EXERCISE: Please copy the rows below exactly, starting at the line that contains "family: Equisetaceae" and ending at the final line of the rows, with both of those lines included.

* Start RECORDS SUPPLIED *

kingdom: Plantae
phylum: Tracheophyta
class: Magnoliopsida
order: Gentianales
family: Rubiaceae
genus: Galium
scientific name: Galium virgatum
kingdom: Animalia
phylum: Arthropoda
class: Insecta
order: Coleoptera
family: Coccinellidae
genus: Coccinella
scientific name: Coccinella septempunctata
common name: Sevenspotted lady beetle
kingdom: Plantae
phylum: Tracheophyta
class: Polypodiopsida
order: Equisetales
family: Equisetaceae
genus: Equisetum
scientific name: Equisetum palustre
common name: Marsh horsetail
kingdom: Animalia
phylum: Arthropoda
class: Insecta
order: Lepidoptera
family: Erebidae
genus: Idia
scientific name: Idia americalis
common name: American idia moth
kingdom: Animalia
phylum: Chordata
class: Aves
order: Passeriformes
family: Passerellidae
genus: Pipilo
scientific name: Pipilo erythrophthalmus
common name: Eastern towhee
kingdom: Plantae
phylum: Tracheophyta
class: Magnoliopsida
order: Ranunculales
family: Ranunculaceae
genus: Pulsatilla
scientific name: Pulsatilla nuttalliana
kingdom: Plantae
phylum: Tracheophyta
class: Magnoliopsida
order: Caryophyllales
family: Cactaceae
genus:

* End RECORDS SUPPLIED *

SOLUTION BELOW:
family: Equisetaceae
genus: Equisetum
scientific name: Equisetum palustre
common name: Marsh horsetail
kingdom: Animalia
phylum: Arthropoda
class: Insecta
order: Lepidoptera
family: Erebidae
genus: Idia
scientific name: Idia americalis
common name: American idia moth
kingdom: Animalia
phylum: Chordata
class: Aves
order: Passeriformes
family: Passerellidae
genus: Pipilo
scientific name: Pipilo erythrophthalmus
common name: Eastern towhee
kingdom: Plantae
phylum: Tracheophyta
class: Magnoliopsida
order: Ranunculales
family: Ranunculaceae
genus: Pulsatilla
scientific name: Pulsatilla nuttalliana
kingdom: Plantae
phylum: Tracheophyta
class: Magnoliopsida
order: Caryophyllales
family: Cactaceae
genus:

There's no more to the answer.